私は日本のIT業界、特にシステムインテグレーターについてあまり明るい将来性を感じていません。
今回はなぜ私が日本のIT業界に将来性を感じないか、まとめました。
柔軟な雇用調整ができない終身雇用制度
日本では原則的に終身雇用が法律で定められています。
これはIT業界に限った話ではありませんが、雇用調整が難しいことはIT業界にとって大きなデメリットがあります。
ユーザーの投資回収が困難
IT技術の本質は、生産性向上と自動化推進による人件費削減です。
そのためITシステムに投資することで、企業は人件費を削減できることになります。
しかし日本では終身雇用が法律で定められているため、実際には人件費が削減できず、投資回収が見込めない場合があります。
例えば導入費用が600万円のシステムを考えてみます。
このシステムによって年間600万円かかる従業員を1人削減することができれば、単純計算で投資コストは1年で回収できます。
しかし雇用調整の難しい環境では、従業員1人を別の業務に回す必要が出てきます。

■ **表示情報**:

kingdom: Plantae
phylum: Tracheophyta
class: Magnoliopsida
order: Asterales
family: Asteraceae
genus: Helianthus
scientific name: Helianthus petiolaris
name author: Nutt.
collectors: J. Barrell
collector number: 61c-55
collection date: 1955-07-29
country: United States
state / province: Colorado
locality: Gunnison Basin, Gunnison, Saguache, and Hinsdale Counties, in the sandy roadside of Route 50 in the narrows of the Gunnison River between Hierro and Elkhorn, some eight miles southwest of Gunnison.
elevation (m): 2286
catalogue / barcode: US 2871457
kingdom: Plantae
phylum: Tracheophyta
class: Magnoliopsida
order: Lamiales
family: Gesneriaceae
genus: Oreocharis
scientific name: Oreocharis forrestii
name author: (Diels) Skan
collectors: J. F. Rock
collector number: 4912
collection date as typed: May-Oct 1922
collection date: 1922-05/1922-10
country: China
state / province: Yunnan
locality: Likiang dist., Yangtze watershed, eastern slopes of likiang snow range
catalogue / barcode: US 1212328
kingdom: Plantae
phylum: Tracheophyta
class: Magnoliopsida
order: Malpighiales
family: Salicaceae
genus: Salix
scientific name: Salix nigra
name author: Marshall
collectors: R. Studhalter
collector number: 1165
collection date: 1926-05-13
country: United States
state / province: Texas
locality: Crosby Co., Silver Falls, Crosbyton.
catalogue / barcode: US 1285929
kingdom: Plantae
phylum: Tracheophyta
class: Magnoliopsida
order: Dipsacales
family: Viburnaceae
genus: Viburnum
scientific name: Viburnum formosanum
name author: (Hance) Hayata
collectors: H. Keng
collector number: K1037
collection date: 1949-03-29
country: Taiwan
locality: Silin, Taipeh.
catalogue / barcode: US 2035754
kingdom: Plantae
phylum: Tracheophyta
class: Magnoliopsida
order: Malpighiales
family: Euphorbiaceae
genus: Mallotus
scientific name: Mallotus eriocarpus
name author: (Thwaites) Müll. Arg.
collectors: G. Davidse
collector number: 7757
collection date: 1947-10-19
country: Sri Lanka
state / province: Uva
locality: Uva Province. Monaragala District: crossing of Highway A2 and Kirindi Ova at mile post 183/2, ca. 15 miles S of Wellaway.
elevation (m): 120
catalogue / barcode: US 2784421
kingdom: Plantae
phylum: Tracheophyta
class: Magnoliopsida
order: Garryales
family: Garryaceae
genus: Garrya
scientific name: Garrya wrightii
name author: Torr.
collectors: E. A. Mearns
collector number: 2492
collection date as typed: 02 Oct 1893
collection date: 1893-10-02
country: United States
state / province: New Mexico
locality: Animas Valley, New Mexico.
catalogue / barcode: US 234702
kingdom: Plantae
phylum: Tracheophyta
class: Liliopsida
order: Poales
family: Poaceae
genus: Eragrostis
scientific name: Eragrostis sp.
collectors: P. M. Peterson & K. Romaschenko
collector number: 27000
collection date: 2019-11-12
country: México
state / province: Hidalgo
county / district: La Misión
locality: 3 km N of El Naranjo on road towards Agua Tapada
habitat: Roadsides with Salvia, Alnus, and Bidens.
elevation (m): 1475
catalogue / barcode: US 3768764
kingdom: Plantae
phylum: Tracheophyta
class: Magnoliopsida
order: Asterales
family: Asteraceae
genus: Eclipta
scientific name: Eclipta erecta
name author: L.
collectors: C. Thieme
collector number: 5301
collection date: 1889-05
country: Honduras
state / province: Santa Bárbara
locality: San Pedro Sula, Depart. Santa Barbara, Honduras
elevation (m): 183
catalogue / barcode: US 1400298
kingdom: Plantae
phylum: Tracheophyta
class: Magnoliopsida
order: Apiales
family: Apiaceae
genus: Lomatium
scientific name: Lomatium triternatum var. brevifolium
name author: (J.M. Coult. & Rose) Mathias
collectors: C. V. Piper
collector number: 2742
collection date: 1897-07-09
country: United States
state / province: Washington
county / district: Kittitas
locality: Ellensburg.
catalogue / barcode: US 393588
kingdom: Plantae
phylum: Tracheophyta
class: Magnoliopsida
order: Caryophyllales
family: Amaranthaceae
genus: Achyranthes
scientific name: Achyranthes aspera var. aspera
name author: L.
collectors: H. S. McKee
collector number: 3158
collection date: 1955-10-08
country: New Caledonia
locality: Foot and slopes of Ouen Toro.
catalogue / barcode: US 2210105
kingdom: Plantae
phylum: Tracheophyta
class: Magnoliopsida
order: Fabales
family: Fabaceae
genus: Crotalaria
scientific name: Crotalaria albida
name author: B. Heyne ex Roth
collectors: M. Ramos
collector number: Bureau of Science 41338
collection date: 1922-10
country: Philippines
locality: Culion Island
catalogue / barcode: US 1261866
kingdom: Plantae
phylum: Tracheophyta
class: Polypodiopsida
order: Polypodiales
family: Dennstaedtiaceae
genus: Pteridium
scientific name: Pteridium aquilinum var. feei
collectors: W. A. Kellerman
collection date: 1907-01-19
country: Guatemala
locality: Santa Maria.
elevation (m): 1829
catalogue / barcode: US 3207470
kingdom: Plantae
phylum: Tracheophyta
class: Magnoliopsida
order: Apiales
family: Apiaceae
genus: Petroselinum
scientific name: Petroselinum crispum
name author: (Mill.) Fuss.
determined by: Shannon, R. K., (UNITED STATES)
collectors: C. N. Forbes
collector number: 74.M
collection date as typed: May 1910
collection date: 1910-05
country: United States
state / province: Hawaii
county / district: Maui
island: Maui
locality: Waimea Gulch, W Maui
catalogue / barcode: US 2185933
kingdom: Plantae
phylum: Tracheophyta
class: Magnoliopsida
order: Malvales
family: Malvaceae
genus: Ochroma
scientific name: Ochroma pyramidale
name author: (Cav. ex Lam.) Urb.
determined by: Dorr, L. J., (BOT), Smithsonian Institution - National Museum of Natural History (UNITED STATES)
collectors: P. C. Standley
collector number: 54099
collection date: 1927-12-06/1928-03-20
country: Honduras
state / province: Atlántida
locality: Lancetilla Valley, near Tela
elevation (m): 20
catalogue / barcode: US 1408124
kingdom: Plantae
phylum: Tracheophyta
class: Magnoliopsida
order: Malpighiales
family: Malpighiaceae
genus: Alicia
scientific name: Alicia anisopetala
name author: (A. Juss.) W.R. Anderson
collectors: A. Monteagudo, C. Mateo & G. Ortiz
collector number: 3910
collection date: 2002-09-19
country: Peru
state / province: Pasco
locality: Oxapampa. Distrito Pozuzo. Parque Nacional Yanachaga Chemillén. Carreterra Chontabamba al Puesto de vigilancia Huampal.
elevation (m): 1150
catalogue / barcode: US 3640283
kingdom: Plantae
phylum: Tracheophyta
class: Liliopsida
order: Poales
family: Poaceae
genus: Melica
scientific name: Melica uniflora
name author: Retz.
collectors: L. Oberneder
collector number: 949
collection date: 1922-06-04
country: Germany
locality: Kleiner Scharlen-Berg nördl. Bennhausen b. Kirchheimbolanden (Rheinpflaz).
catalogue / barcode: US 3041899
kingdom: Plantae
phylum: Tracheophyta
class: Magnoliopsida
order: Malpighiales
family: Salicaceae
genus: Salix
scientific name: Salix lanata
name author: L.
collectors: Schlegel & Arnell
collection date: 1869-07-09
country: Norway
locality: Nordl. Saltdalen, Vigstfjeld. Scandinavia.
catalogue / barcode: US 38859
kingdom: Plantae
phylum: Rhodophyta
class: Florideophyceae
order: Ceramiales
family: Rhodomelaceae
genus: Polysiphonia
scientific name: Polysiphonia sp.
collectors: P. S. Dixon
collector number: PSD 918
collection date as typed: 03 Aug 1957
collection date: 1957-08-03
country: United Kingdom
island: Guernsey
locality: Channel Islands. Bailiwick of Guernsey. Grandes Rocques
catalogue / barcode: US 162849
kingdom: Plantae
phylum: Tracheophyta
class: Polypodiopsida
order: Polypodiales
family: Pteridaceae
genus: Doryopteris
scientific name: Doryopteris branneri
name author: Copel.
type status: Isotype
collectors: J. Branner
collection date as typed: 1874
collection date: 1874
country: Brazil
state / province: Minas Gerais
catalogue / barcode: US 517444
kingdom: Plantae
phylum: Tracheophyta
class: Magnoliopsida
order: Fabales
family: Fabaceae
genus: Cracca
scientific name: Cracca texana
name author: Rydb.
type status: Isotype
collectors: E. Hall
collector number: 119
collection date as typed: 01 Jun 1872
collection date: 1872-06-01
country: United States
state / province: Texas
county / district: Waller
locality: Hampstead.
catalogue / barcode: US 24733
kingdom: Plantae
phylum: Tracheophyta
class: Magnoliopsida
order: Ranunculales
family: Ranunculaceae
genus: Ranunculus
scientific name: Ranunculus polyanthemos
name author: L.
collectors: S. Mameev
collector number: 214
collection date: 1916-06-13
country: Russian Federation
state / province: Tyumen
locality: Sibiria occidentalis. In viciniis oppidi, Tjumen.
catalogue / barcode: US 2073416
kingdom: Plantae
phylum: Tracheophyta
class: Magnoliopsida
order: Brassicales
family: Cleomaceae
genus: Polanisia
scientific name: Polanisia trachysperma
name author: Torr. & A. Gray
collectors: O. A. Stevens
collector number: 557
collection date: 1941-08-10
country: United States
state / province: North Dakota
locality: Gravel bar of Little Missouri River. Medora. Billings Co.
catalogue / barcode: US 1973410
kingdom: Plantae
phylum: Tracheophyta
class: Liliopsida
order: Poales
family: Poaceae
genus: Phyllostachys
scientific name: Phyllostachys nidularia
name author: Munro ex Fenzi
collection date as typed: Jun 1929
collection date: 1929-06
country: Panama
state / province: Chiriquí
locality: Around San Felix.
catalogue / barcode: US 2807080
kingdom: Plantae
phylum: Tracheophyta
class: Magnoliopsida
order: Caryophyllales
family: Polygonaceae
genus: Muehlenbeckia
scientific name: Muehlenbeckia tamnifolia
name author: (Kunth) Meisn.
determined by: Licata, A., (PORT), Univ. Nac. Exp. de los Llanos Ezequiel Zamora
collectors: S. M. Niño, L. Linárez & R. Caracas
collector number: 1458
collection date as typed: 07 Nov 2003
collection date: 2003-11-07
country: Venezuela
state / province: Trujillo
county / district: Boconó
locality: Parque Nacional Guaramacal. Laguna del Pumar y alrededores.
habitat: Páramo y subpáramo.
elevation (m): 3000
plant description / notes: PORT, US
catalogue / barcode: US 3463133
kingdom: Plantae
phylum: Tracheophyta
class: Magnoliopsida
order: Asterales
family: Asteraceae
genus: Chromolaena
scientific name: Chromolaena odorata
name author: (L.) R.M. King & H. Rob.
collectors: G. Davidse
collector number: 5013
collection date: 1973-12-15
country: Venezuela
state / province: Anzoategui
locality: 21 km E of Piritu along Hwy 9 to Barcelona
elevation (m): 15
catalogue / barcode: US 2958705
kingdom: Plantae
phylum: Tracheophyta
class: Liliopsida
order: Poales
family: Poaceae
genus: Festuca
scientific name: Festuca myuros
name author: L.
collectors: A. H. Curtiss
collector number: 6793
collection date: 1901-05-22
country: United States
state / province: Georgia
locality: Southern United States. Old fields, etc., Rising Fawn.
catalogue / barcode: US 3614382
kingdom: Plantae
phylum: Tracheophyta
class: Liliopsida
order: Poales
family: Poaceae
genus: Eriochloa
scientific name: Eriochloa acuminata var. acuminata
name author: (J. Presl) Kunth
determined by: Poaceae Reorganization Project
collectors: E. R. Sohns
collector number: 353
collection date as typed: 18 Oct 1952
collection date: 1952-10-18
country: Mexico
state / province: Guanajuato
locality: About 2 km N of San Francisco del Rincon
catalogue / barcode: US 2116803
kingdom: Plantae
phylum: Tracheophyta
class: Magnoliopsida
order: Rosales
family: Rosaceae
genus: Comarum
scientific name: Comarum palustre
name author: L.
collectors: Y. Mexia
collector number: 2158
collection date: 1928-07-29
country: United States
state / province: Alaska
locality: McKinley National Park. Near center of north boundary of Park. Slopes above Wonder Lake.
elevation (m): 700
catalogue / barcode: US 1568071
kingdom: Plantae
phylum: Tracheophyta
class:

■ **取り組む内容**: 日本のIT業界の将来性を論じた文章を、最後の文の後から書き継いでください。 これらの項目は、この作業には一切かかわりません。

■ **解答**:
もちろん別の業務に回せる分だけ生産性は向上しますが、従業員の業務の適性などもあるので一概には言えません。
日本でのIT投資が活発でない理由はこれだけではなく、例えば経営陣がITの重要性を認識していないなどの理由も多いでしょう。
しかし投資の効果が見込みにくいということは、大きな一因になっていると考えられます。
システム開発における一時的な雇用が困難
日本では自社でITシステムを開発するという考え方を持つ企業が非常に少ないです。
これは開発に向けた一時的な雇用が難しいことが一因で、日本ではITシステムはほとんど外注することが一般的となっています。
このことは一件合理的に見えますが、自社開発しないことはITシステムの主導権を外部に依存することになります。
またITシステムのユーザビリティなどは要件としづらい部分ですが、生産性に直結する部分です。
すべて外注してしまうとこういった部分を納品後に変更することが難しく、柔軟性の乏しいシステムとなります。
その結果、開発したシステムが十分な生産性向上につながらない可能性も出てきます。
また日本のIT業界では多重下請構造や派遣事業が一般的で非常に多くみかけますが、これも雇用調整ができないことが一因となっています。
しかし多重下請構造や派遣事業は、どちらも本来受け取るべき対価が中間層によって搾取される構造となっており、健全であるとは言えません。
このような環境は優秀な人材を確保できなくなるなど、長期的な視点では業界の発展を阻害する要因となります。
変化を受け入れない保守的な文化
日米に見る文化の違い
日本には保守的な文化が根付いており、これがITによる変化を受け入れない大きな一因であると考えられます。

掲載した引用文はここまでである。